The Case for Modelling

Last week I wrote about the need for experimentation over models. Models are generally too abstract and far afield from reality that it’s hard to get any accurate answers.

If you want to find out if an intervention works, try it. Do experiments on it. Carry out pilot projects and see what happens.

Don’t model just model something to see what’s “likely to happen”. What’s “likely to happen” in your model is going to be highly dependent on the assumptions you make, which in turn are likely to highly dependent on your view of the world. We tend to see what we expect to see, which can make modelling a particularly self-referencing exercise if we’re not careful. Experiments help us see the world as it really is.

But that’s not the full story. Don’t discount modelling just yet.

Joshua Epstein makes a great case for modelling in what is one of the best essays on modelling I’ve read so far. He has one particularly salient point about models that I’d never thought of before: that building models is done by everyone all the time; it’s just that people don’t build explicit models all the time.
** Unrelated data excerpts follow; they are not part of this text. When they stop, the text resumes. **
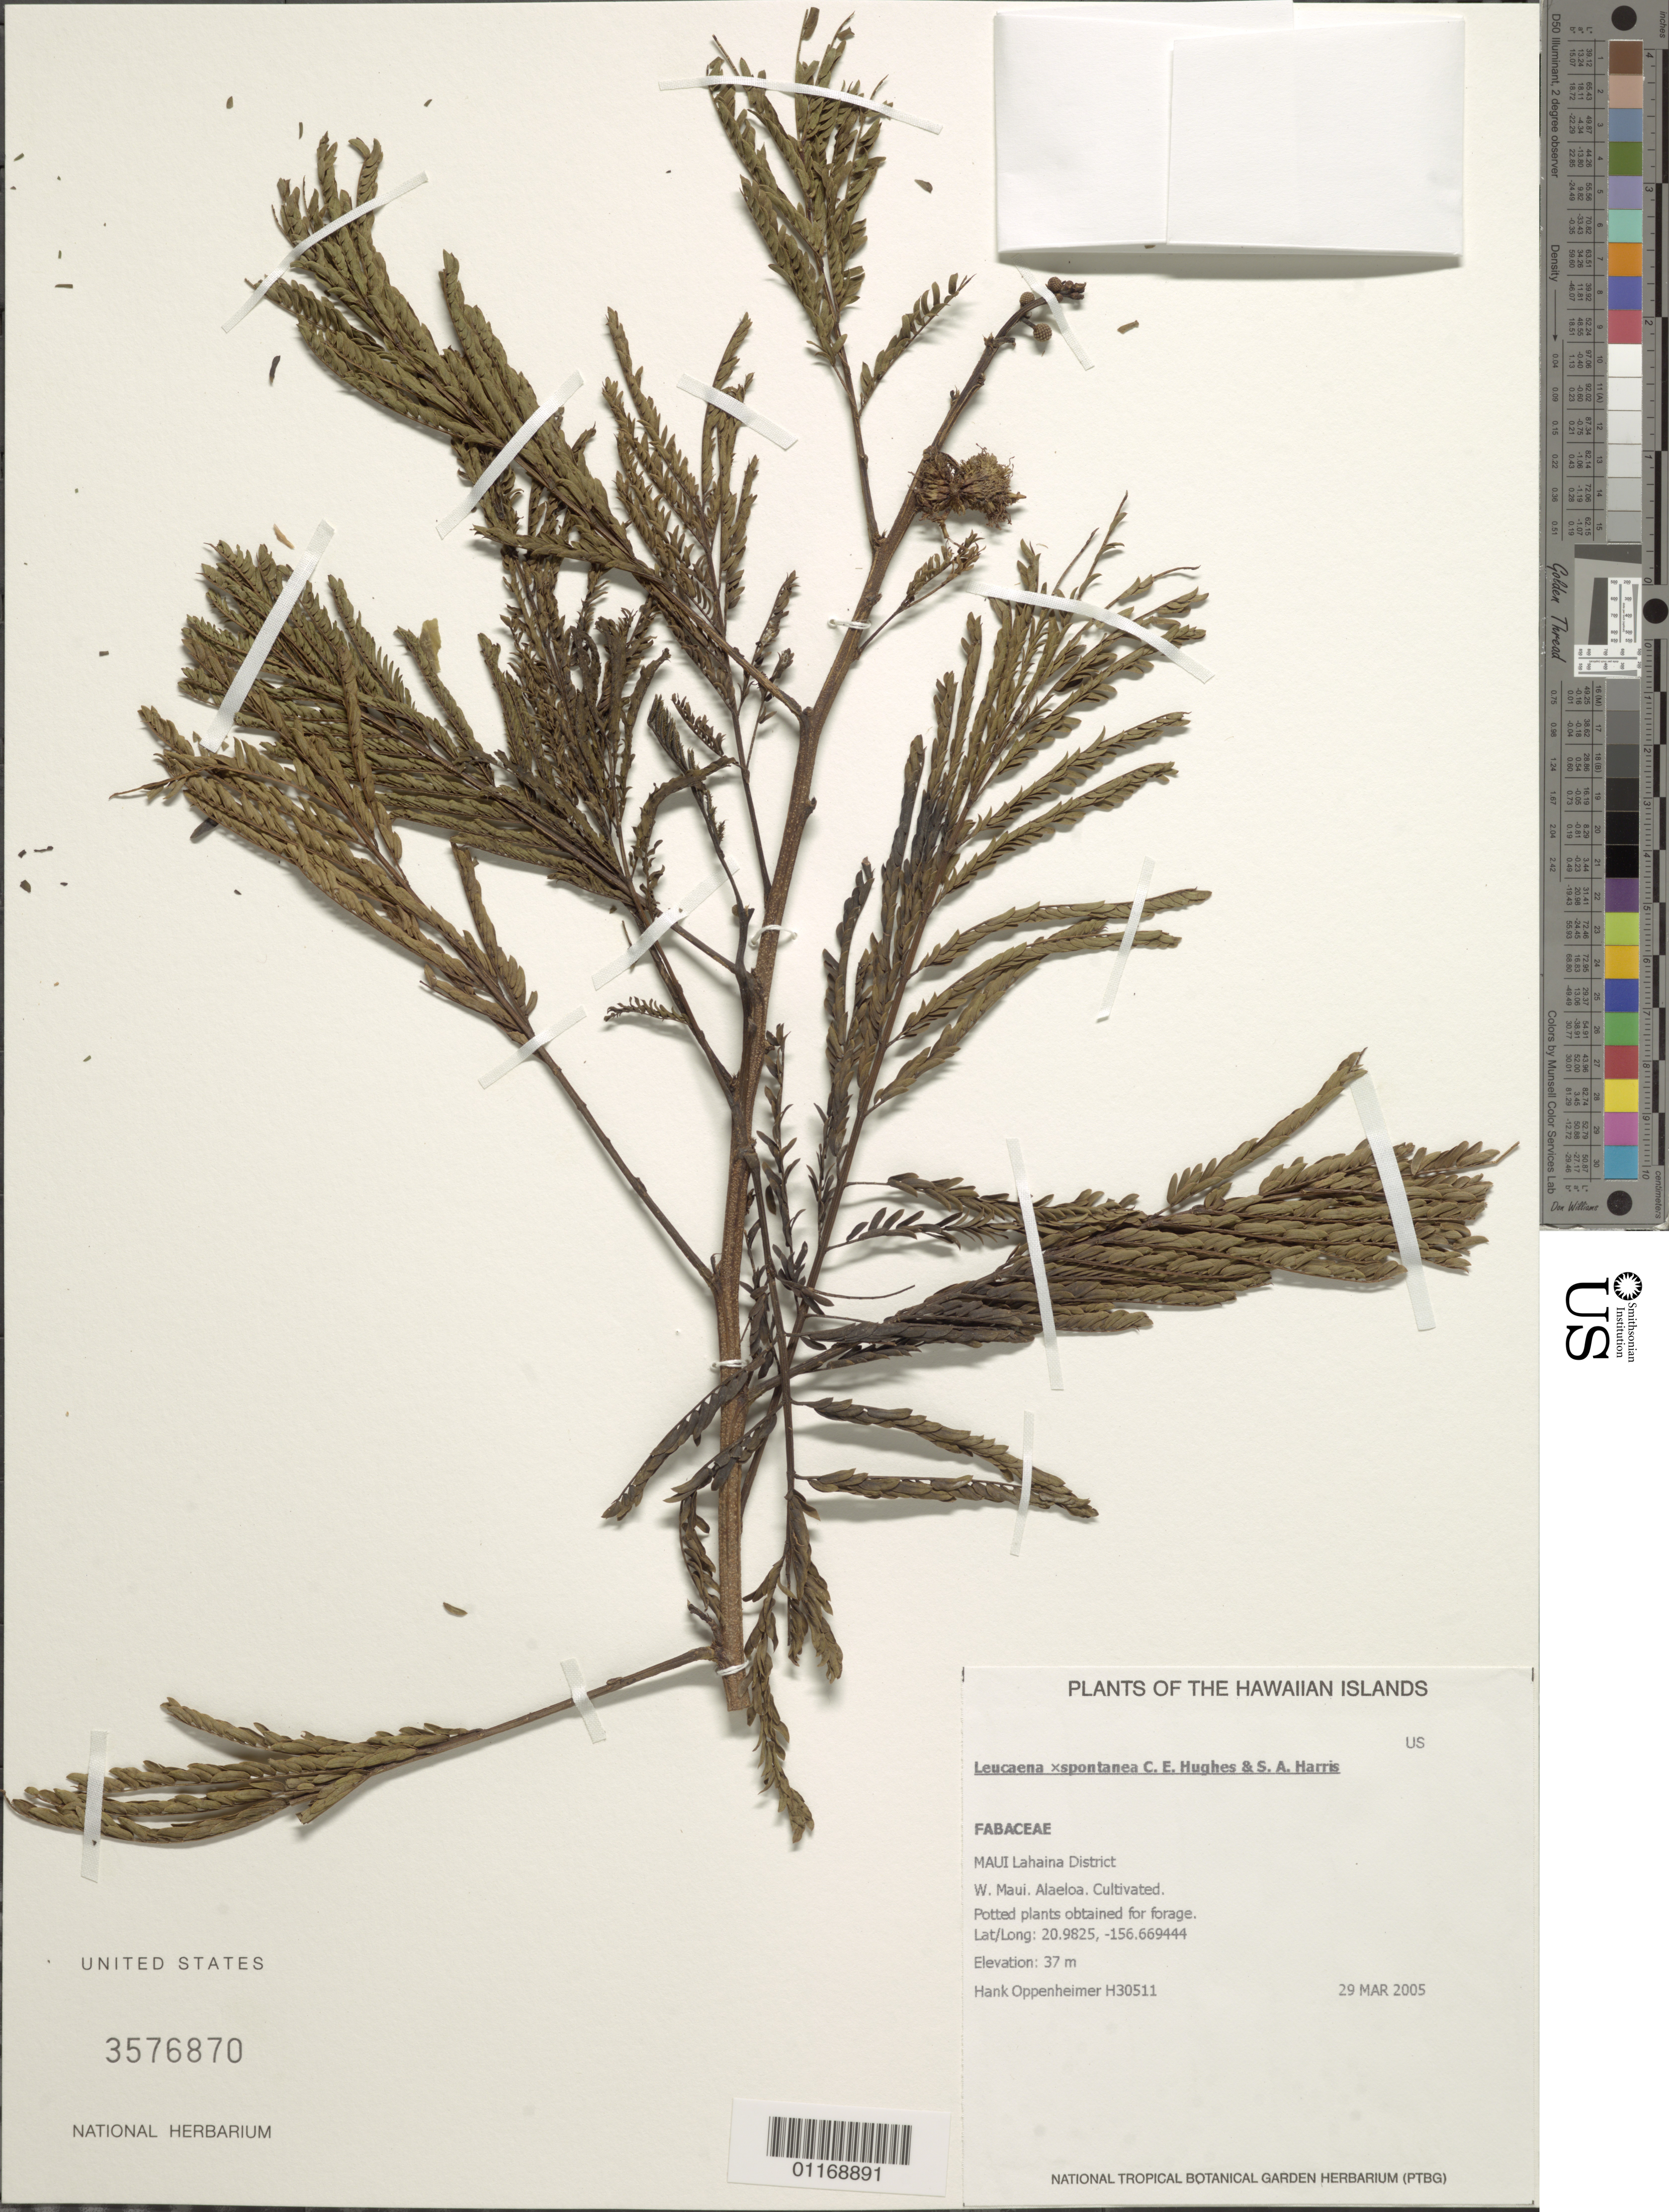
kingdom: Plantae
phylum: Tracheophyta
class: Magnoliopsida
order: Fabales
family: Fabaceae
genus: Leucaena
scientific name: Leucaena x spontanea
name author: C. E. Hughes & S.A. Harris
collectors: H. Oppenheimer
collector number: H30511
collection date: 2005-03-05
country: United States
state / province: Hawaii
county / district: Maui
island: Maui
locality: W. Maui, Lahaina District, Alaeloa.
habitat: Plotted plants.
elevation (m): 37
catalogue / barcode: US 3576870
By building an explicit model, listing down assumptions and having all the numbers laid out in front of you, at least you know what’s going into your thinking. Not building explicit models, on the other hand, doesn’t mean you’re not using a model, as Epstein explains:

It is just an implicit model that you haven’t written down.

The choice, then, is not whether to build models; it’s whether to build explicit ones. In explicit models, assumptions are laid out in detail, so we can study exactly what they entail. On these assumptions, this sort of thing happens. When you alter the assumptions that is what happens. By writing explicit models, you let others replicate your results.

Overall, the points Epstein makes on modelling are practical and well thought out, and certainly worth the read. Models are, in a nutshell, great at testing assumptions and straightening out thinking before any real decision is made, even if that decision is to go ahead on a pilot project.